[What to produce] Write the records below out again exactly as given, with no images.

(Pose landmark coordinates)

★ ★ ★ ★ ★

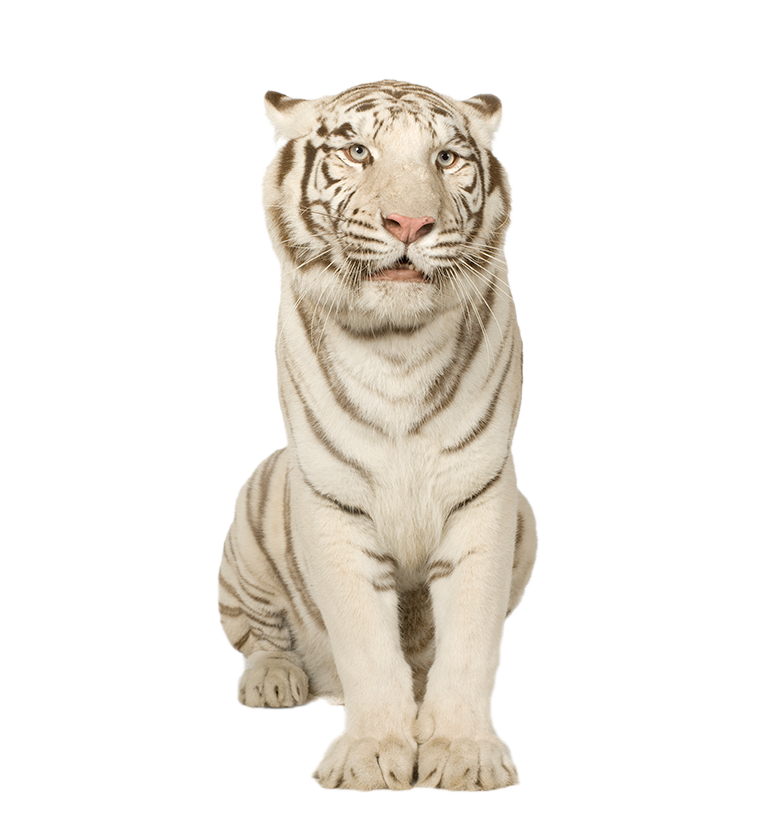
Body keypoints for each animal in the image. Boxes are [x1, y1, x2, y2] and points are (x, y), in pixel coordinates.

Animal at [217, 79, 538, 792]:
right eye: (358, 152)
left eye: (446, 158)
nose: (409, 225)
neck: (397, 344)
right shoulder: (330, 501)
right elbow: (366, 643)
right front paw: (369, 756)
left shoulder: (485, 497)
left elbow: (470, 644)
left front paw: (462, 754)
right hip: (253, 517)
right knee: (257, 634)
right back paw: (274, 681)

★ ★ ★ ★ ★

[Solution for this problem]
Body keypoints for each animal in the image. Boxes are [x1, y1, x2, y2] and points are (x, y), in pixel coordinates.

Animal at [217, 79, 538, 792]:
right eye: (358, 152)
left eye: (446, 158)
nose: (409, 225)
neck: (397, 344)
right shoulder: (330, 501)
right elbow: (366, 643)
right front paw: (369, 756)
left shoulder: (485, 497)
left elbow: (470, 644)
left front paw: (462, 754)
right hip: (253, 517)
right knee: (257, 634)
right back paw: (274, 681)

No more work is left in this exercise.